3. Arka arkaya üç tane aşk filmi izledim. Üstelik üçünün sonu da mutsuzdu...

Sonuç; hala kafayı yemek üzereyim. Gözümü kapayınca Burak'ın telefonunun ekranındaki yazıyı görüyorum: Şeker Prenses! Benim de adım Selinse ben bu şeker prensesin kim olduğunu bulurum arkadaş!

Saat daha sabahın sekizi ve ben hızlı adımlarla Kafe Sempatik'e gidiyorum. Kahvaltı bile yapmadan üstelik! Gece uyku tutmadığından canım bir şey yemek istemiyordu.
Niyetim Ada'yı konuşturmak, eminim bir şeyler biliyordur. Bilmesine biliyordur da bana söyler mi acaba? Yani sonuçta Burak'ın arkadaşı ama kız dayanışması diye de bir şey var sonuçta haksız mıyım? Bunu anlamanın tek yolu şuan önünde durduğum kapıyı itmek.
Düşünme Selin düşünme, yap gitsin. Hem bir kızı konuşturmak ne kadar zor olabilir ki değil mi?Kapıyı itekleyip içeri girdiğimde masaları düzenleyen Ada'yı gördüm.

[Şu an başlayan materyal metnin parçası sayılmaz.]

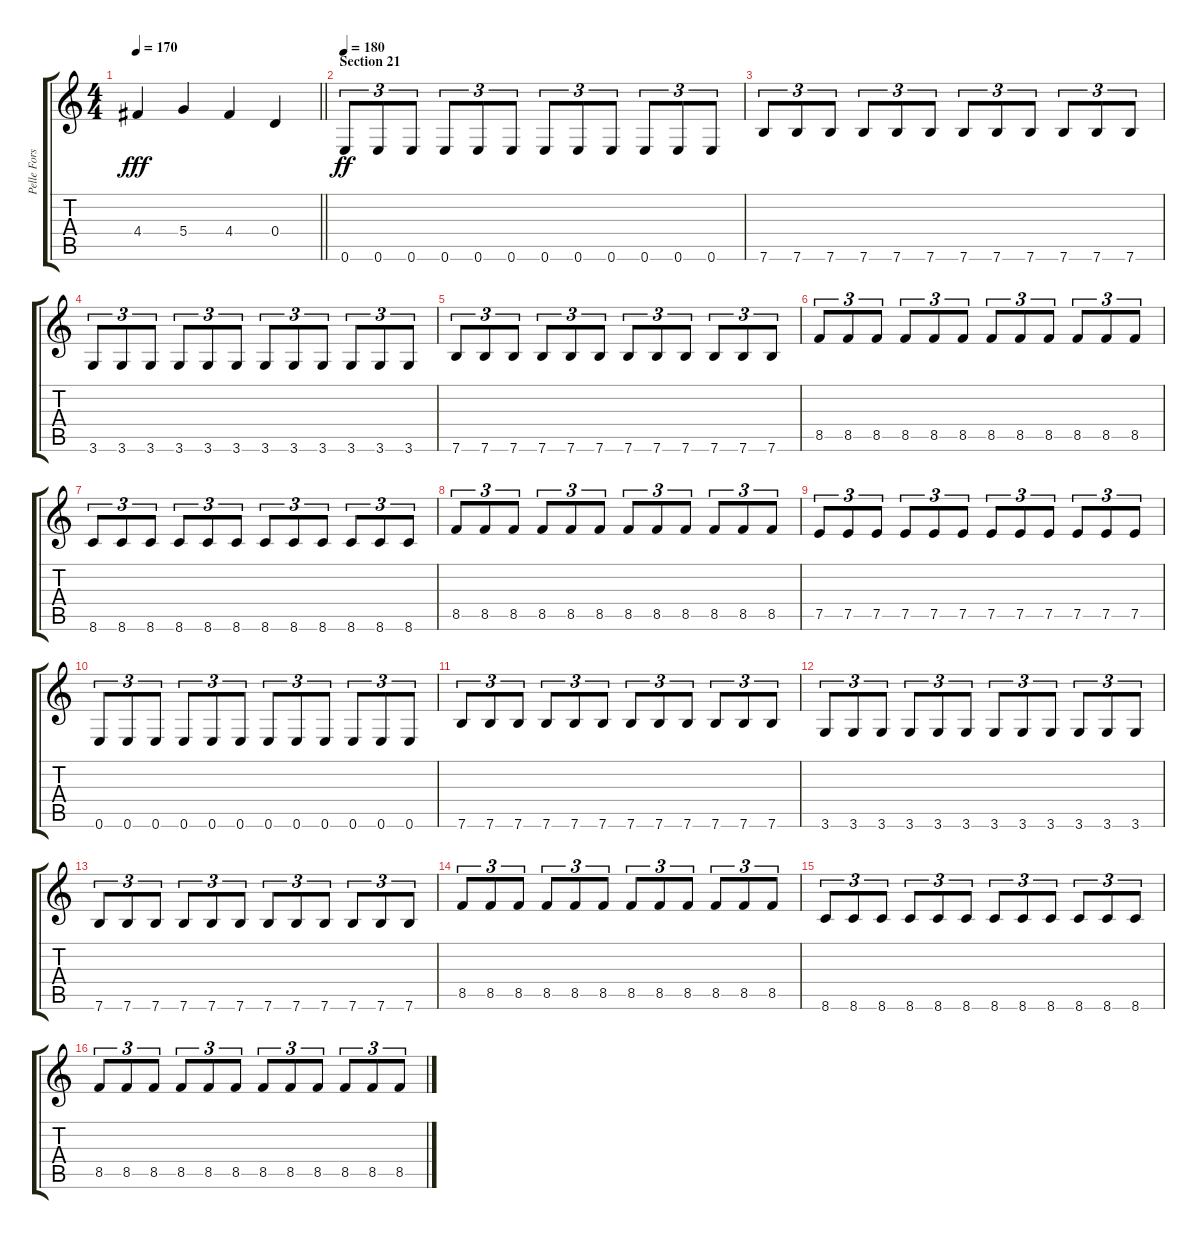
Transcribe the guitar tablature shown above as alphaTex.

\track ("Pelle Forsberg" "Pelle Fors") {instrument distortionguitar}
\staff {score tabs}
\tuning (E4 B3 G3 D3 A2 E2) {hide}
\ts (4 4)
\tempo 170
\clef g2
\barLineRight lightlight
\ks c
4.4.4{dy fff} 5.4.4 4.4.4 0.4.4 |
\section ("" "Section 21")
\tempo 180
0.6.8{tu (3 2) dy ff} 0.6.8{tu (3 2)} 0.6.8{tu (3 2)} 0.6.8{tu (3 2)} 0.6.8{tu (3 2)} 0.6.8{tu (3 2)} 0.6.8{tu (3 2)} 0.6.8{tu (3 2)} 0.6.8{tu (3 2)} 0.6.8{tu (3 2)} 0.6.8{tu (3 2)} 0.6.8{tu (3 2)} |
7.6.8{tu (3 2)} 7.6.8{tu (3 2)} 7.6.8{tu (3 2)} 7.6.8{tu (3 2)} 7.6.8{tu (3 2)} 7.6.8{tu (3 2)} 7.6.8{tu (3 2)} 7.6.8{tu (3 2)} 7.6.8{tu (3 2)} 7.6.8{tu (3 2)} 7.6.8{tu (3 2)} 7.6.8{tu (3 2)} |
3.6.8{tu (3 2)} 3.6.8{tu (3 2)} 3.6.8{tu (3 2)} 3.6.8{tu (3 2)} 3.6.8{tu (3 2)} 3.6.8{tu (3 2)} 3.6.8{tu (3 2)} 3.6.8{tu (3 2)} 3.6.8{tu (3 2)} 3.6.8{tu (3 2)} 3.6.8{tu (3 2)} 3.6.8{tu (3 2)} |
7.6.8{tu (3 2)} 7.6.8{tu (3 2)} 7.6.8{tu (3 2)} 7.6.8{tu (3 2)} 7.6.8{tu (3 2)} 7.6.8{tu (3 2)} 7.6.8{tu (3 2)} 7.6.8{tu (3 2)} 7.6.8{tu (3 2)} 7.6.8{tu (3 2)} 7.6.8{tu (3 2)} 7.6.8{tu (3 2)} |
8.5.8{tu (3 2)} 8.5.8{tu (3 2)} 8.5.8{tu (3 2)} 8.5.8{tu (3 2)} 8.5.8{tu (3 2)} 8.5.8{tu (3 2)} 8.5.8{tu (3 2)} 8.5.8{tu (3 2)} 8.5.8{tu (3 2)} 8.5.8{tu (3 2)} 8.5.8{tu (3 2)} 8.5.8{tu (3 2)} |
8.6.8{tu (3 2)} 8.6.8{tu (3 2)} 8.6.8{tu (3 2)} 8.6.8{tu (3 2)} 8.6.8{tu (3 2)} 8.6.8{tu (3 2)} 8.6.8{tu (3 2)} 8.6.8{tu (3 2)} 8.6.8{tu (3 2)} 8.6.8{tu (3 2)} 8.6.8{tu (3 2)} 8.6.8{tu (3 2)} |
8.5.8{tu (3 2)} 8.5.8{tu (3 2)} 8.5.8{tu (3 2)} 8.5.8{tu (3 2)} 8.5.8{tu (3 2)} 8.5.8{tu (3 2)} 8.5.8{tu (3 2)} 8.5.8{tu (3 2)} 8.5.8{tu (3 2)} 8.5.8{tu (3 2)} 8.5.8{tu (3 2)} 8.5.8{tu (3 2)} |
7.5.8{tu (3 2)} 7.5.8{tu (3 2)} 7.5.8{tu (3 2)} 7.5.8{tu (3 2)} 7.5.8{tu (3 2)} 7.5.8{tu (3 2)} 7.5.8{tu (3 2)} 7.5.8{tu (3 2)} 7.5.8{tu (3 2)} 7.5.8{tu (3 2)} 7.5.8{tu (3 2)} 7.5.8{tu (3 2)} |
0.6.8{tu (3 2)} 0.6.8{tu (3 2)} 0.6.8{tu (3 2)} 0.6.8{tu (3 2)} 0.6.8{tu (3 2)} 0.6.8{tu (3 2)} 0.6.8{tu (3 2)} 0.6.8{tu (3 2)} 0.6.8{tu (3 2)} 0.6.8{tu (3 2)} 0.6.8{tu (3 2)} 0.6.8{tu (3 2)} |
7.6.8{tu (3 2)} 7.6.8{tu (3 2)} 7.6.8{tu (3 2)} 7.6.8{tu (3 2)} 7.6.8{tu (3 2)} 7.6.8{tu (3 2)} 7.6.8{tu (3 2)} 7.6.8{tu (3 2)} 7.6.8{tu (3 2)} 7.6.8{tu (3 2)} 7.6.8{tu (3 2)} 7.6.8{tu (3 2)} |
3.6.8{tu (3 2)} 3.6.8{tu (3 2)} 3.6.8{tu (3 2)} 3.6.8{tu (3 2)} 3.6.8{tu (3 2)} 3.6.8{tu (3 2)} 3.6.8{tu (3 2)} 3.6.8{tu (3 2)} 3.6.8{tu (3 2)} 3.6.8{tu (3 2)} 3.6.8{tu (3 2)} 3.6.8{tu (3 2)} |
7.6.8{tu (3 2)} 7.6.8{tu (3 2)} 7.6.8{tu (3 2)} 7.6.8{tu (3 2)} 7.6.8{tu (3 2)} 7.6.8{tu (3 2)} 7.6.8{tu (3 2)} 7.6.8{tu (3 2)} 7.6.8{tu (3 2)} 7.6.8{tu (3 2)} 7.6.8{tu (3 2)} 7.6.8{tu (3 2)} |
8.5.8{tu (3 2)} 8.5.8{tu (3 2)} 8.5.8{tu (3 2)} 8.5.8{tu (3 2)} 8.5.8{tu (3 2)} 8.5.8{tu (3 2)} 8.5.8{tu (3 2)} 8.5.8{tu (3 2)} 8.5.8{tu (3 2)} 8.5.8{tu (3 2)} 8.5.8{tu (3 2)} 8.5.8{tu (3 2)} |
8.6.8{tu (3 2)} 8.6.8{tu (3 2)} 8.6.8{tu (3 2)} 8.6.8{tu (3 2)} 8.6.8{tu (3 2)} 8.6.8{tu (3 2)} 8.6.8{tu (3 2)} 8.6.8{tu (3 2)} 8.6.8{tu (3 2)} 8.6.8{tu (3 2)} 8.6.8{tu (3 2)} 8.6.8{tu (3 2)} |
8.5.8{tu (3 2)} 8.5.8{tu (3 2)} 8.5.8{tu (3 2)} 8.5.8{tu (3 2)} 8.5.8{tu (3 2)} 8.5.8{tu (3 2)} 8.5.8{tu (3 2)} 8.5.8{tu (3 2)} 8.5.8{tu (3 2)} 8.5.8{tu (3 2)} 8.5.8{tu (3 2)} 8.5.8{tu (3 2)}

"Günaydın Ada." Sesimi duyunca başını benden yana çevirdi, şaşırmışa benziyordu. Haksız da sayılmazdı. Sabahın köründe kargalar bile geleneksel yiyeceklerini yemeden damlamıştım buraya.

"Selin... Günaydın da hayırdır sen burada bu saatte?" Tek kaşını kaldırarak sormuştu. Eliyle saçlarını geriye attığında maviye boyanmış örgülerini gördüm. Değişik bir kızdı gerçekten.

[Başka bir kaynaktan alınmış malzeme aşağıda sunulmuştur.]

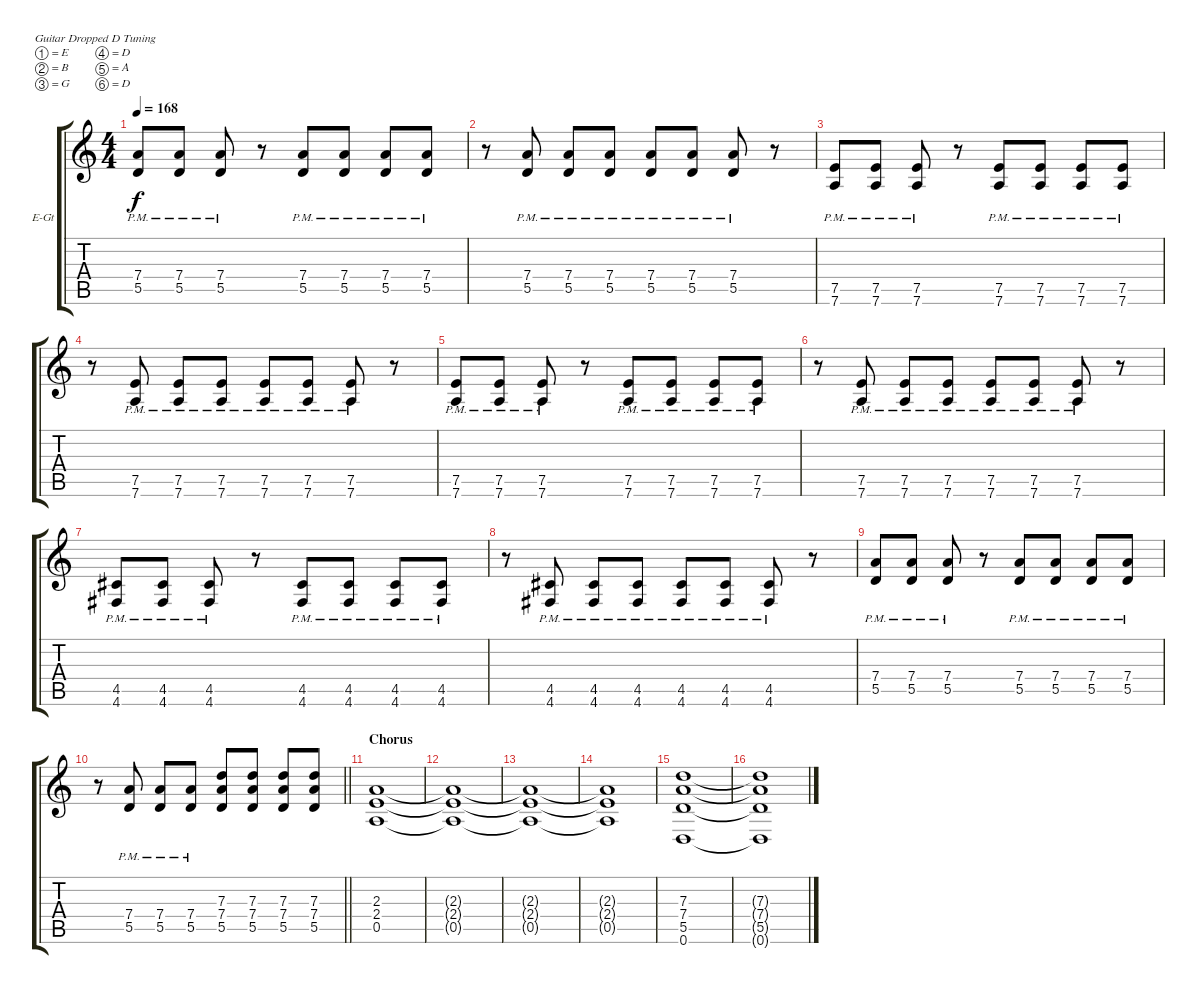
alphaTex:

\bracketExtendMode groupsimilarinstruments
\firstSystemTrackNameOrientation horizontal
\otherSystemsTrackNameOrientation horizontal
\track ("Rhythm" "E-Gt") {instrument distortionguitar}
\staff {score tabs}
\tuning (E4 B3 G3 D3 A2 D2)
\ts (4 4)
\tempo 168
\clef g2
\ks c
(7.4{pm} 5.5{pm}).8{dy f} (7.4{pm} 5.5{pm}).8 (7.4{pm} 5.5{pm}).8 r.8 (7.4{pm} 5.5{pm}).8 (7.4{pm} 5.5{pm}).8 (7.4{pm} 5.5{pm}).8 (7.4{pm} 5.5{pm}).8 |
r.8 (7.4{pm} 5.5{pm}).8 (7.4{pm} 5.5{pm}).8 (7.4{pm} 5.5{pm}).8 (7.4{pm} 5.5{pm}).8 (7.4{pm} 5.5{pm}).8 (7.4{pm} 5.5{pm}).8 r.8 |
(7.5{pm} 7.6{pm}).8 (7.5{pm} 7.6{pm}).8 (7.5{pm} 7.6{pm}).8 r.8 (7.5{pm} 7.6{pm}).8 (7.5{pm} 7.6{pm}).8 (7.5{pm} 7.6{pm}).8 (7.5{pm} 7.6{pm}).8 |
r.8 (7.5{pm} 7.6{pm}).8 (7.5{pm} 7.6{pm}).8 (7.5{pm} 7.6{pm}).8 (7.5{pm} 7.6{pm}).8 (7.5{pm} 7.6{pm}).8 (7.5{pm} 7.6{pm}).8 r.8 |
(7.5{pm} 7.6{pm}).8 (7.5{pm} 7.6{pm}).8 (7.5{pm} 7.6{pm}).8 r.8 (7.5{pm} 7.6{pm}).8 (7.5{pm} 7.6{pm}).8 (7.5{pm} 7.6{pm}).8 (7.5{pm} 7.6{pm}).8 |
r.8 (7.5{pm} 7.6{pm}).8 (7.5{pm} 7.6{pm}).8 (7.5{pm} 7.6{pm}).8 (7.5{pm} 7.6{pm}).8 (7.5{pm} 7.6{pm}).8 (7.5{pm} 7.6{pm}).8 r.8 |
(4.5{pm} 4.6{pm}).8 (4.5{pm} 4.6{pm}).8 (4.5{pm} 4.6{pm}).8 r.8 (4.5{pm} 4.6{pm}).8 (4.5{pm} 4.6{pm}).8 (4.5{pm} 4.6{pm}).8 (4.5{pm} 4.6{pm}).8 |
r.8 (4.5{pm} 4.6{pm}).8 (4.5{pm} 4.6{pm}).8 (4.5{pm} 4.6{pm}).8 (4.5{pm} 4.6{pm}).8 (4.5{pm} 4.6{pm}).8 (4.5{pm} 4.6{pm}).8 r.8 |
(7.4{pm} 5.5{pm}).8 (7.4{pm} 5.5{pm}).8 (7.4{pm} 5.5{pm}).8 r.8 (7.4{pm} 5.5{pm}).8 (7.4{pm} 5.5{pm}).8 (7.4{pm} 5.5{pm}).8 (7.4{pm} 5.5{pm}).8 |
\barLineRight lightlight
r.8 (7.4{pm} 5.5{pm}).8 (7.4{pm} 5.5{pm}).8 (7.4{pm} 5.5{pm}).8 (7.3 7.4 5.5).8 (7.3 7.4 5.5).8 (7.3 7.4 5.5).8 (7.3 7.4 5.5).8 |
\section ("" "Chorus")
(2.3 2.4 0.5).1 |
(2.3{t} 2.4{t} 0.5{t}).1 |
(2.3{t} 2.4{t} 0.5{t}).1 |
(2.3{t} 2.4{t} 0.5{t}).1 |
(7.3 7.4 5.5 0.6).1 |
(7.3{t} 7.4{t} 5.5{t} 0.6{t}).1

"Bu saatte buradayım çünkü yardımına ihtiyacım var. Senden isteyeceğim bazı cevaplar var." Elini kaldırıp beni durdurdu.

"Selincim bir saat içinde masaları düzenlemem, yerleri silmem, pasta kreması yapmam ve pandispanyaları kesmem gerekiyor. Yani güzellik, bunların hepsini yapana kadar dudaklarım mühürlü." dedi ciddi bir şekilde ve masalara geri döndü. Öylece kalakalmıştım. Birden aklımda yanan ampulle bende masaların arasına girdim ve onun nasıl yaptığına bakarak düzenlemeye başladım.

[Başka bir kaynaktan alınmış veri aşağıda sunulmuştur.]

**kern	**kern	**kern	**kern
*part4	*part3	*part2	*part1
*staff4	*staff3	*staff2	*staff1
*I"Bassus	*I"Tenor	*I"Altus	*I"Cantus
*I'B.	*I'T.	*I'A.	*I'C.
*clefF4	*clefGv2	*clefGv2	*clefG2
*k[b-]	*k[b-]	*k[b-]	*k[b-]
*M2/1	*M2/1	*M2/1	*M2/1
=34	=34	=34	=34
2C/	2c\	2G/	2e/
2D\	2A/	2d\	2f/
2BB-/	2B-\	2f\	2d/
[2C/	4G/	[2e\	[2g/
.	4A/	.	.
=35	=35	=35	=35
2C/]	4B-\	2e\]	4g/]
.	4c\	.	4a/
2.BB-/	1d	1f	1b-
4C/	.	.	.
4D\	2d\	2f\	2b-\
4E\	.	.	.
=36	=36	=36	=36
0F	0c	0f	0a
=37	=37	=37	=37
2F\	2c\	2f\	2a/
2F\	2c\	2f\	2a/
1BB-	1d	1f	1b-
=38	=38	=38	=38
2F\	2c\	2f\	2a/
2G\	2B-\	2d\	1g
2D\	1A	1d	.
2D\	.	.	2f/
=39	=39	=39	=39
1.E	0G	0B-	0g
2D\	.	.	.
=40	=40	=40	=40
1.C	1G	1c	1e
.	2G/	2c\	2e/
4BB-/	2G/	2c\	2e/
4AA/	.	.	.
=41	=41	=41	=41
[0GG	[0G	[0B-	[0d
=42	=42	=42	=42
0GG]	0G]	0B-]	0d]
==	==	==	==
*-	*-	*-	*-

"Ne yaptığını sanıyorsun öyle?" dedi hayretle. 

"Yardım ediyorum ki çabuk bitsin" dedim. Evet, normalde odasını bile toplamamak için bin dereden su getiren ben şu an kendi irademle neler yapıyorum. Hayat işte...
Ada kısa süreliğine ortadan kayboldu ve elinde bir adet paspasla geri döndü. Ona soran gözlerle baktım. Neye uğradığımı anlamadan paspası elime tutuşturuverdi.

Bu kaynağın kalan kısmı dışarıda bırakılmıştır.